How the hell do I get Prometheus to scrape this?

If you're using kube-prometheus-stack, it's automatic. Otherwise, add this to your scrape config:

- job_name: kube-state-metrics
  static_configs:
  - targets: ['kube-state-metrics.kube-system.svc.cluster.local:8080']

Port 8080 by default, port 8081 for telemetry metrics. Don't forget the telemetry - that's how you know if the thing is broken.

Is this secure enough for production?

It's read-only API access, runs as non-root, and the Kubernetes community maintains it. Security-wise it's fine.

The real issue is RBAC. You'll need cluster-wide read permissions or very specific role bindings. If your security team freaks out about ClusterRole, you can scope it per-namespace but you lose cluster-wide visibility.
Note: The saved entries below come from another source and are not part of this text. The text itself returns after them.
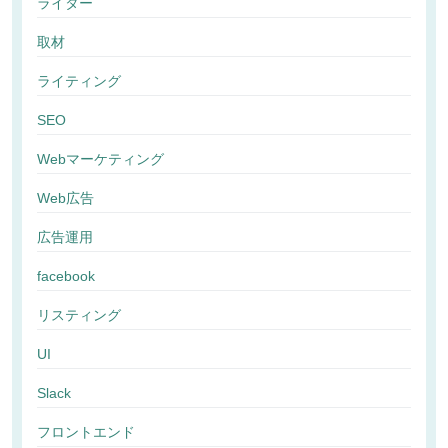
ライター
取材
ライティング
SEO
Webマーケティング
Web広告
広告運用
facebook
リスティング
UI
Slack
フロントエンド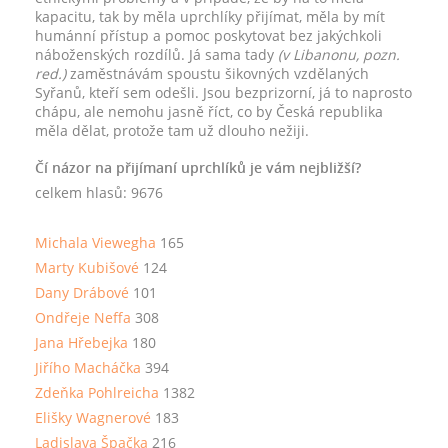
kapacitu, tak by měla uprchlíky přijímat, měla by mít
humánní přístup a pomoc poskytovat bez jakýchkoli
náboženských rozdílů. Já sama tady
(v Libanonu, pozn.
red.)
zaměstnávám spoustu šikovných vzdělaných
Syřanů, kteří sem odešli. Jsou bezprizorní, já to naprosto
chápu, ale nemohu jasně říct, co by Česká republika
měla dělat, protože tam už dlouho nežiji.
Čí názor na přijímaní uprchlíků je vám nejbližší?
celkem hlasů: 9676
Michala Viewegha
165
Marty Kubišové
124
Dany Drábové
101
Ondřeje Neffa
308
Jana Hřebejka
180
Jiřího Macháčka
394
Zdeňka Pohlreicha
1382
Elišky Wagnerové
183
Ladislava Špačka
216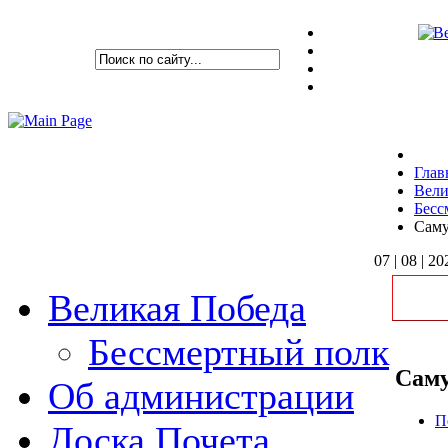
Глав
Вели
Бесс
Саму
07 | 08 | 20
Великая Победа
Бессмертный полк
Саму
Об администрации
П
Доска Почета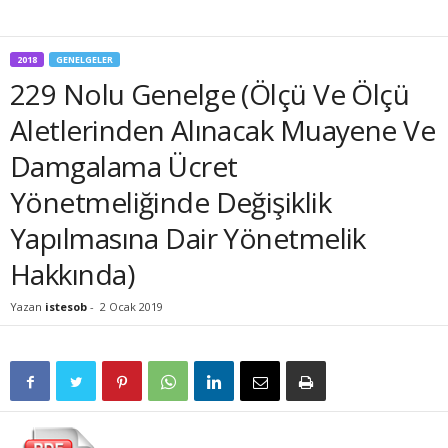
2018
GENELGELER
229 Nolu Genelge (Ölçü Ve Ölçü
Aletlerinden Alınacak Muayene Ve
Damgalama Ücret
Yönetmeliğinde Değişiklik
Yapılmasına Dair Yönetmelik
Hakkında)
Yazan
istesob
-
2 Ocak 2019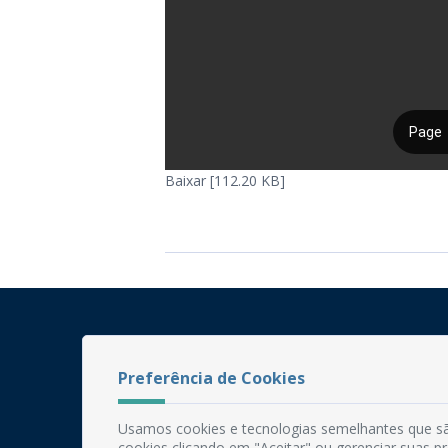
Baixar [112.20 KB]
Preferência de Cookies
Usamos cookies e tecnologias semelhantes que sã
cookies clicando em "Aceitar" ou gerenciar suas 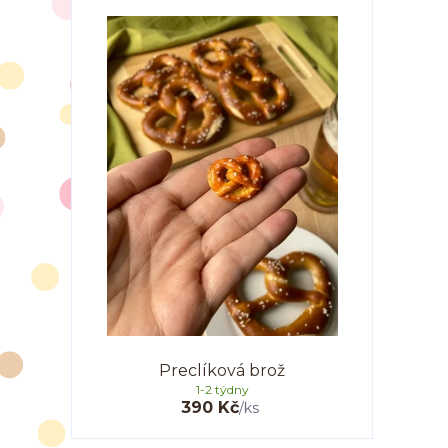
Preclíková brož
1-2 týdny
390 Kč
/
ks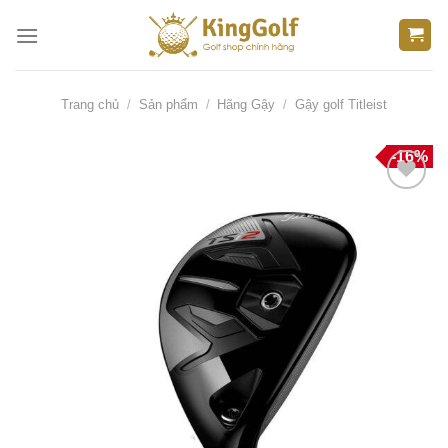
Bỏ
qua
nội
dung
Trang chủ
/
Sản phẩm
/
Hãng Gậy
/
Gậy golf Titleist
-16%
Thêm
vào
danh
sách
yêu
thích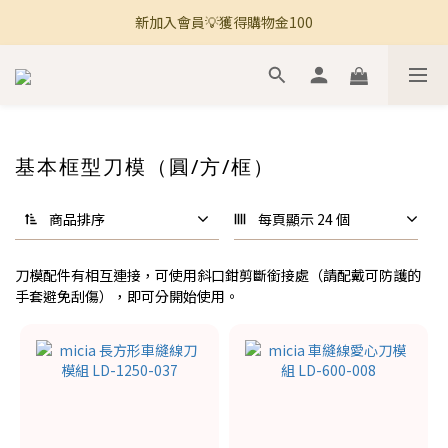
新加入會員💡獲得購物金100
🚚 全館滿800免運 🚚
🚚 全館滿800免運 🚚
基本框型刀模（圓/方/框）
商品排序
每頁顯示 24 個
刀模配件有相互連接，可使用斜口鉗剪斷銜接處（請配戴可防護的
手套避免刮傷），即可分開始使用。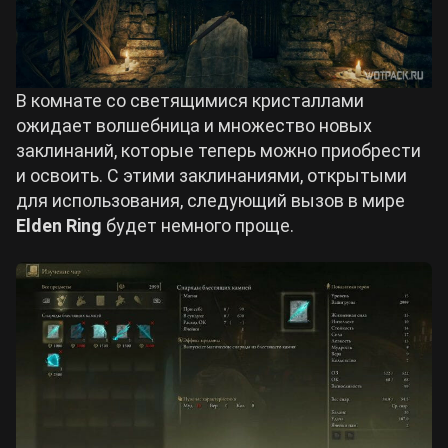
В комнате со светящимися кристаллами
ожидает волшебница и множество новых
заклинаний, которые теперь можно приобрести
и освоить. С этими заклинаниями, открытыми
для использования, следующий вызов в мире
Elden Ring
будет немного проще.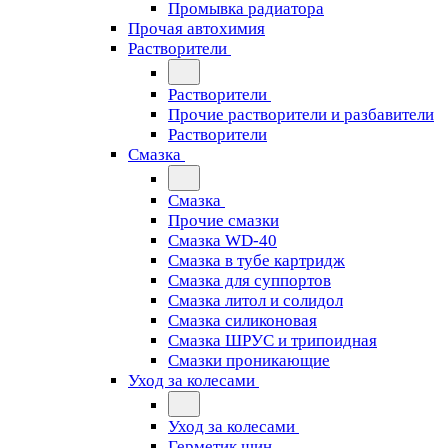
Промывка радиатора
Прочая автохимия
Растворители
Растворители
Прочие растворители и разбавители
Растворители
Смазка
Смазка
Прочие смазки
Смазка WD-40
Смазка в тубе картридж
Смазка для суппортов
Смазка литол и солидол
Смазка силиконовая
Смазка ШРУС и трипоидная
Смазки проникающие
Уход за колесами
Уход за колесами
Герметик шин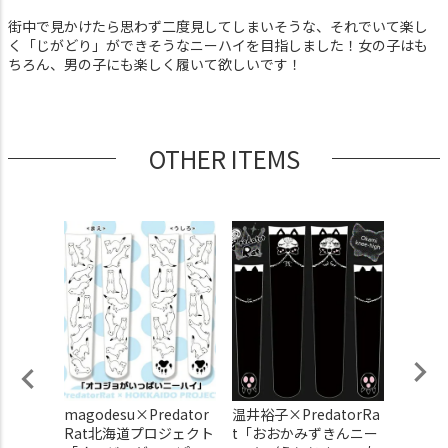
街中で見かけたら思わず二度見してしまいそうな、それでいて楽し
く「じがどり」ができそうなニーハイを目指しました！女の子はも
ちろん、男の子にも楽しく履いて欲しいです！
OTHER ITEMS
torRa
magodesu×Predator
温井裕子×PredatorRa
めーち
ニーハイ」
Rat北海道プロジェクト
t「おおかみずきんニー
×Pred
What happens when this breaks?

Your Prometheus scrapes fail and you lose real-time cluster state visibility. Historical data is fine, but you're flying blind on current issues.

The good news: it's stateless. Just restart the pod and it reconnects to the API server immediately. I've had zero data loss from restarts in 2+ years of running this.

Why are my metrics missing?

90% of the time it's one of these:

RBAC permissions: Check the ClusterRole allows reading the resources you want
API server connectivity: Look at pod logs for connection errors
Wrong Prometheus config: Verify the scrape target and port
Resource filtering: You probably filtered out the metrics you want

Run kubectl port-forward and hit the /metrics endpoint directly. If you see metrics there, it's a Prometheus config problem.

Will this scale to my massive cluster?

If you have 1000+ nodes or 10,000+ pods, you need horizontal sharding. It works but adds complexity.

For most clusters, a single instance with proper resource limits handles 100-500 nodes fine. I've run it on 300-node clusters without sharding.

Can I monitor my custom CRDs?

Yeah, through Custom Resource State configuration. You define a YAML config mapping your CRD fields to metrics.

It's useful for monitoring operators like cert-manager or database operators. But expect to spend time figuring out the YAML syntax - the examples are minimal.

What's new in v2.17.0 that I actually care about?

The unscheduled pod tracking is huge - kube_pod_unscheduled_time_seconds finally shows you when pods are stuck in Pending for too long. I've waited years for this metric.

The deletion timestamp metrics (kube_deployment_deletion_timestamp, etc.) help track cleanup operations. And the enhanced reason labels on deployment conditions make debugging failed rollouts way easier.

Performance note: v2.17.0 also includes better memory management with automemlimit support, which helps prevent those random OOM kills in large clusters.

Visualization: Most people use Grafana dashboards to visualize this data. There are dozens of pre-built dashboards, though most are overcomplicated. Start with something simple and build from there.

Grafana Integration: Grafana provides the visualization layer for your kube-state-metrics data, with dozens of pre-built dashboards available.

Popular dashboard options include the Kubernetes cluster monitoring dashboard which provides cluster-level insights, and specialized dashboards for workload monitoring that focus on pod and deployment health.